[EXERCISE DATA — start]

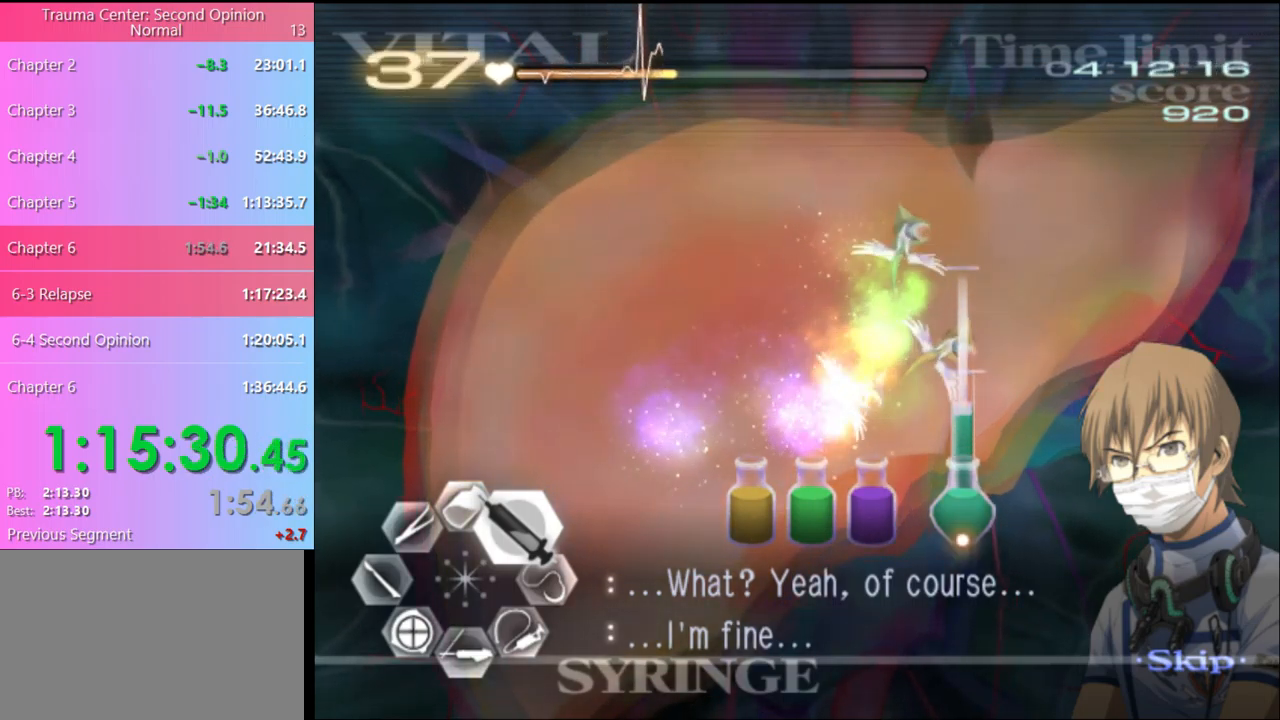
{"keys": ["d", "w"], "mouse": ["left"], "events": [[100, "mouse_left", "down"]]}
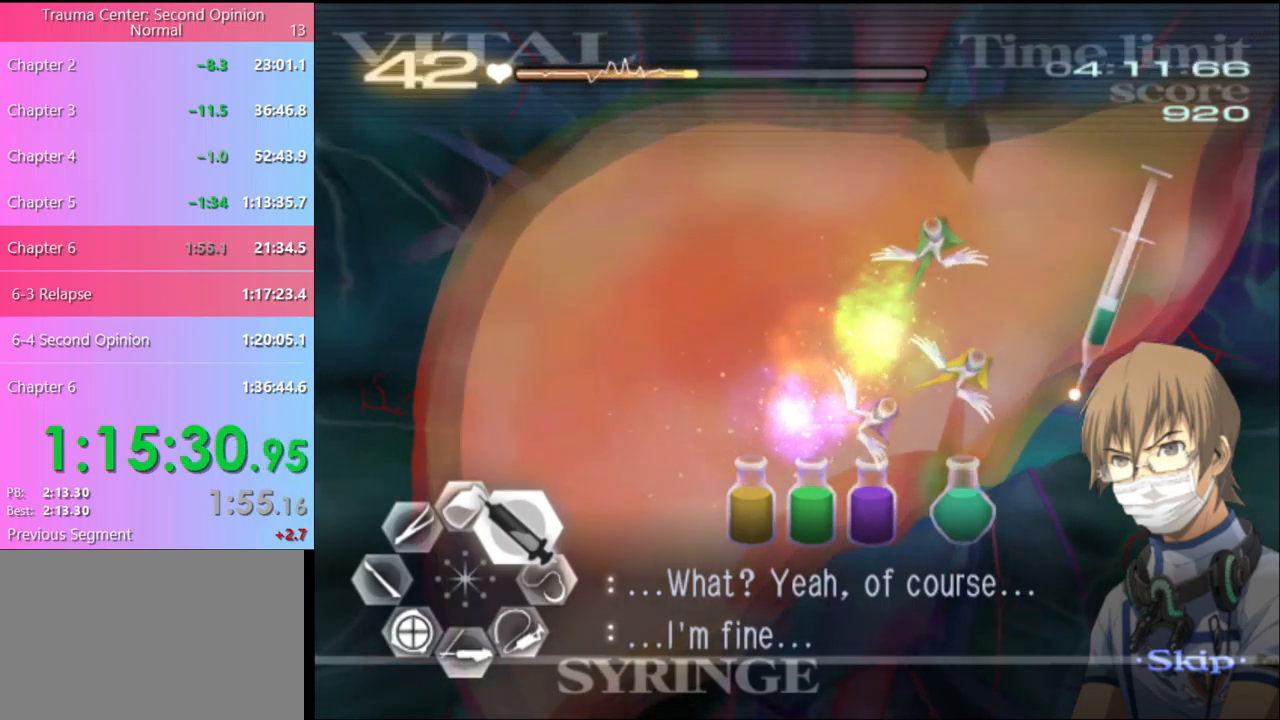
{"keys": ["d", "w"], "mouse": [], "events": [[400, "mouse_left", "up"]]}
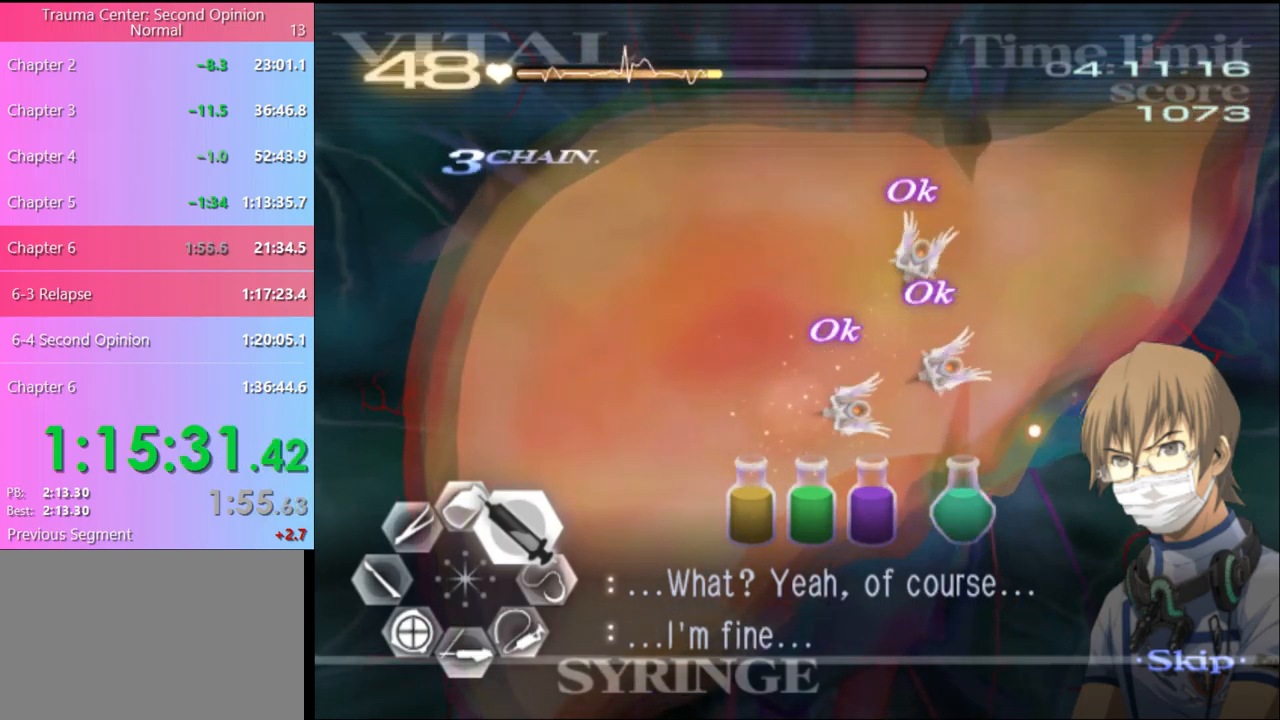
{"keys": ["d", "w"], "mouse": [], "events": [[100, "mouse_left", "down"], [500, "mouse_left", "up"]]}
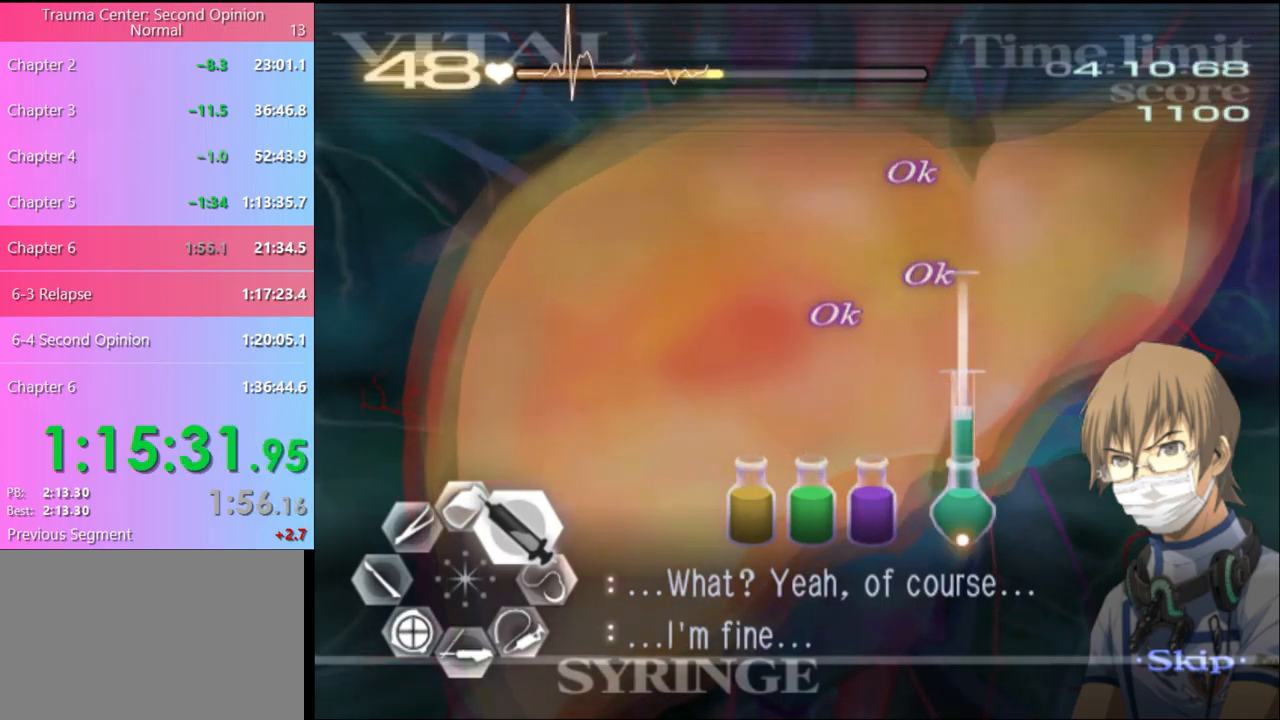
{"keys": ["d", "w"], "mouse": ["left"], "events": [[100, "mouse_left", "down"]]}
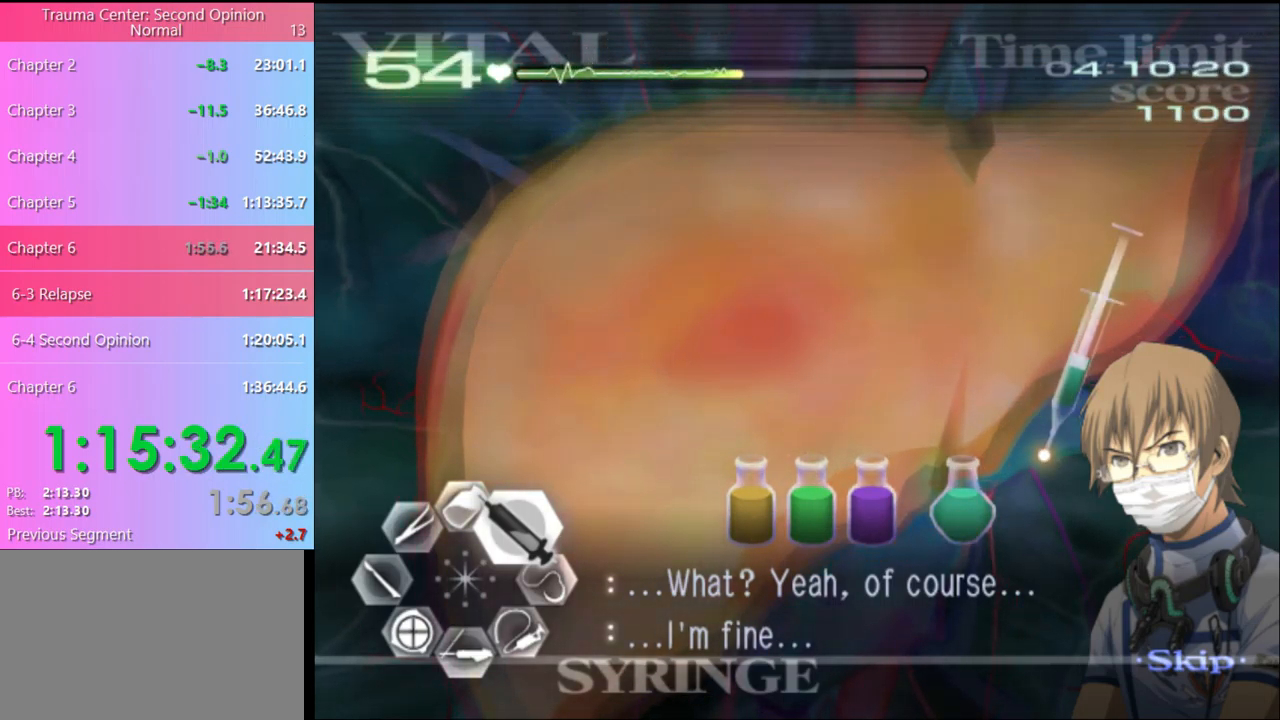
{"keys": ["d", "w"], "mouse": [], "events": [[300, "mouse_left", "up"]]}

[EXERCISE DATA — finish]

Copy out the data verbatim, excluding the pictures.

{"keys": ["d", "w"], "mouse": ["left"], "events": [[100, "mouse_left", "down"]]}
{"keys": ["d", "w"], "mouse": [], "events": [[400, "mouse_left", "up"]]}
{"keys": ["d", "w"], "mouse": [], "events": [[100, "mouse_left", "down"], [500, "mouse_left", "up"]]}
{"keys": ["d", "w"], "mouse": ["left"], "events": [[100, "mouse_left", "down"]]}
{"keys": ["d", "w"], "mouse": [], "events": [[300, "mouse_left", "up"]]}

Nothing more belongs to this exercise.